■ About this exercise: When you reach the line that holds "Long sleeves with", start copying exactly and keep going through the final line of the data, leaving out pictures.
▬▬▬▬▬▬
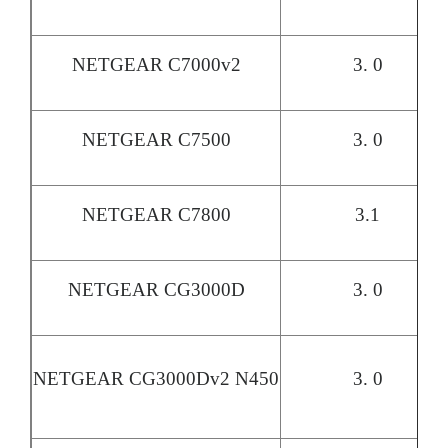
NETGEAR C7000v2
3. 0
NETGEAR C7500
3. 0
NETGEAR C7800
3.1
NETGEAR CG3000D
3. 0
NETGEAR CG3000Dv2 N450
3. 0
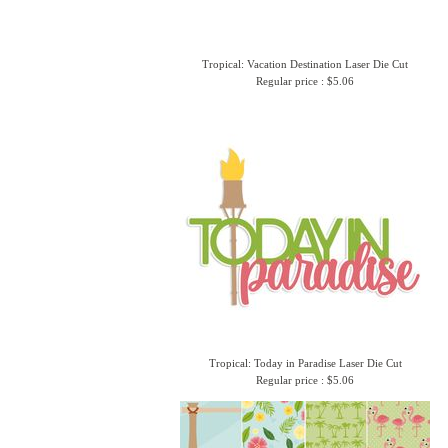
Tropical: Vacation Destination Laser Die Cut
Regular price : $5.06
Tropical: Today in Paradise Laser Die Cut
Regular price : $5.06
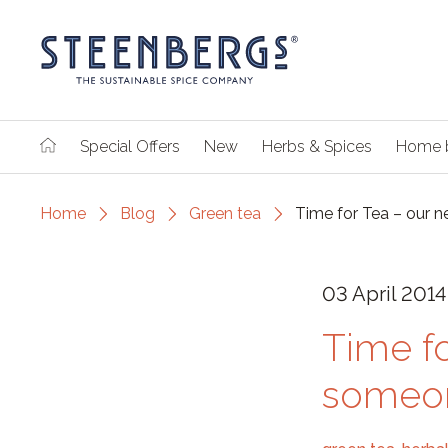
Special Offers
New
Herbs & Spices
Home 
Home
Blog
Green tea
Time for Tea – our 
03 April 2014
Time fo
someon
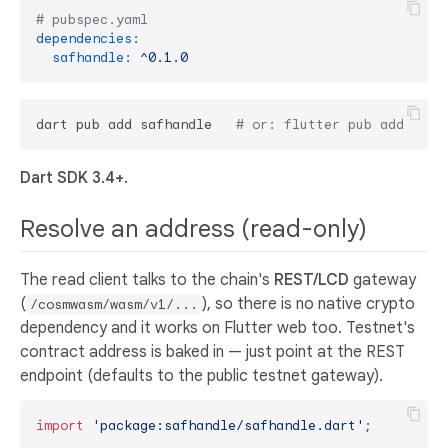
# pubspec.yaml
dependencies:
safhandle:
^0.1.0
dart pub add safhandle   
# or: flutter pub add safh
Dart SDK 3.4+.
Resolve an address (read-only)
The read client talks to the chain's
REST/LCD
gateway
(
), so there is no native crypto
/cosmwasm/wasm/v1/...
dependency and it works on Flutter web too. Testnet's
contract address is baked in — just point at the REST
endpoint (defaults to the public testnet gateway).
import
'package:safhandle/safhandle.dart'
;
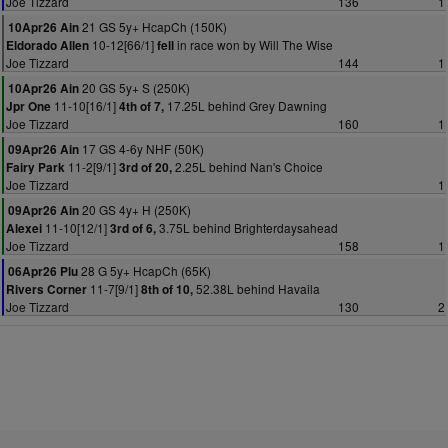
Joe Tizzard
136
1
21 GS 5y+ HcapCh (150K)
10Apr26 Ain
10-12[66/1]
in race won by Will The Wise
Eldorado Allen
fell
Joe Tizzard
144
1
20 GS 5y+ S (250K)
10Apr26 Ain
11-10[16/1]
17.25L behind Grey Dawning
Jpr One
4th of 7,
Joe Tizzard
160
1
17 GS 4-6y NHF (50K)
09Apr26 Ain
11-2[9/1]
2.25L behind Nan's Choice
Fairy Park
3rd of 20,
Joe Tizzard
1
20 GS 4y+ H (250K)
09Apr26 Ain
11-10[12/1]
3.75L behind Brighterdaysahead
Alexei
3rd of 6,
Joe Tizzard
158
1
28 G 5y+ HcapCh (65K)
06Apr26 Plu
11-7[9/1]
52.38L behind Havaila
Rivers Corner
8th of 10,
Joe Tizzard
130
2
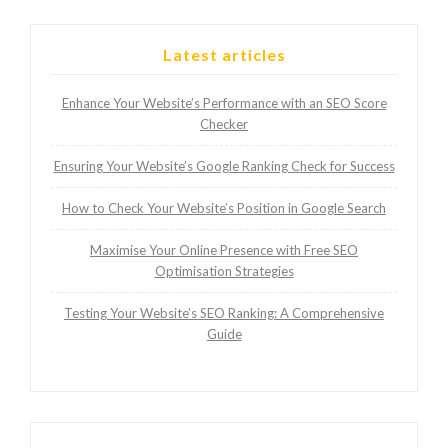
Latest articles
Enhance Your Website’s Performance with an SEO Score
Checker
Ensuring Your Website’s Google Ranking Check for Success
How to Check Your Website’s Position in Google Search
Maximise Your Online Presence with Free SEO
Optimisation Strategies
Testing Your Website’s SEO Ranking: A Comprehensive
Guide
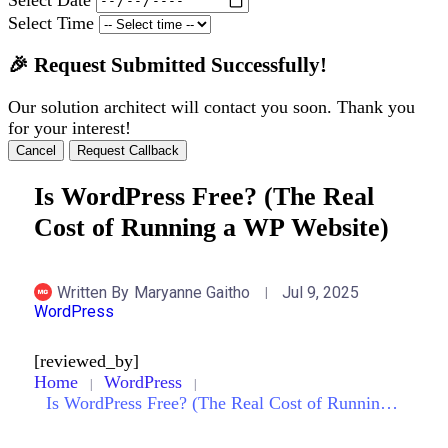
Select Time
🎉 Request Submitted Successfully!
Our solution architect will contact you soon. Thank you
for your interest!
Cancel
Request Callback
Is WordPress Free? (The Real
Cost of Running a WP Website)
Written By
Maryanne Gaitho
Jul 9, 2025
WordPress
[reviewed_by]
Home
WordPress
Is WordPress Free? (The Real Cost of Running a WP Website)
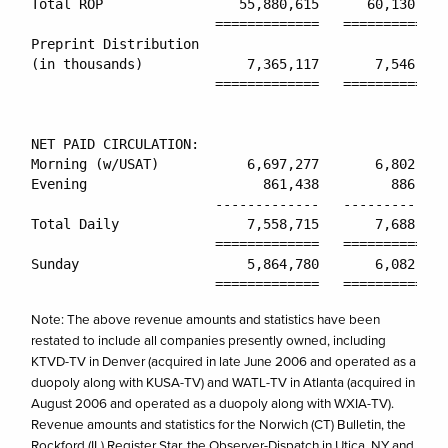
Total ROP                 55,880,615      60,130,028
                       =============   =============
Preprint Distribution

(in thousands)             7,365,117       7,546,802
                       =============   =============
NET PAID CIRCULATION:

Morning (w/USAT)           6,697,277       6,802,248
Evening                      861,438         886,556
                       -------------   -------------
Total Daily                7,558,715       7,688,804
                       =============   =============
Sunday                     5,864,780       6,082,786
Note: The above revenue amounts and statistics have been
restated to include all companies presently owned, including
KTVD-TV in Denver (acquired in late June 2006 and operated as a
duopoly along with KUSA-TV) and WATL-TV in Atlanta (acquired in
August 2006 and operated as a duopoly along with WXIA-TV).
Revenue amounts and statistics for the Norwich (CT) Bulletin, the
Rockford (IL) Register Star, the Observer-Dispatch in Utica, NY and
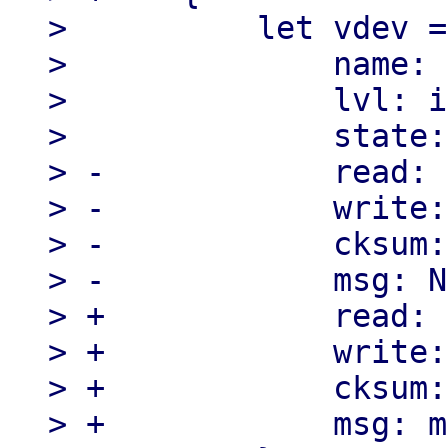
>          let vdev =
>              name: 
>              lvl: i
>              state:
> -            read: 
> -            write:
> -            cksum:
> -            msg: N
> +            read: 
> +            write:
> +            cksum:
> +            msg: m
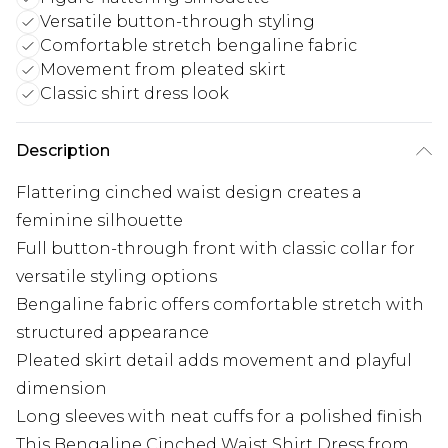
Versatile button-through styling
Comfortable stretch bengaline fabric
Movement from pleated skirt
Classic shirt dress look
Description
Flattering cinched waist design creates a
feminine silhouette
Full button-through front with classic collar for
versatile styling options
Bengaline fabric offers comfortable stretch with
structured appearance
Pleated skirt detail adds movement and playful
dimension
Long sleeves with neat cuffs for a polished finish
This Bengaline Cinched Waist Shirt Dress from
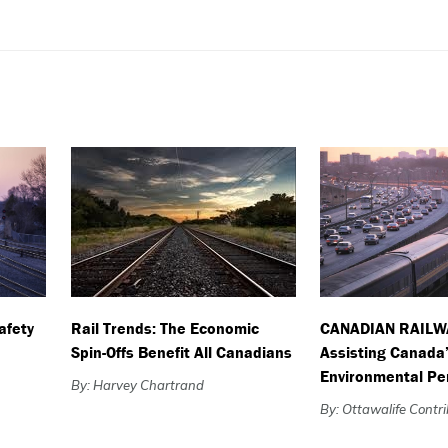
afety
Rail Trends: The Economic
CANADIAN RAILW
Spin-Offs Benefit All Canadians
Assisting Canada
Environmental P
By: Harvey Chartrand
By: Ottawalife Contr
▬▬▬▬▬▬
■ The answer:
Long sleeves with neat cuffs for a polished finish
This Bengaline Cinched Waist Shirt Dress from
afety
Rail Trends: The Economic
CANADIAN RAILW
Spin-Offs Benefit All Canadians
Assisting Canada
Environmental P
By: Harvey Chartrand
By: Ottawalife Contr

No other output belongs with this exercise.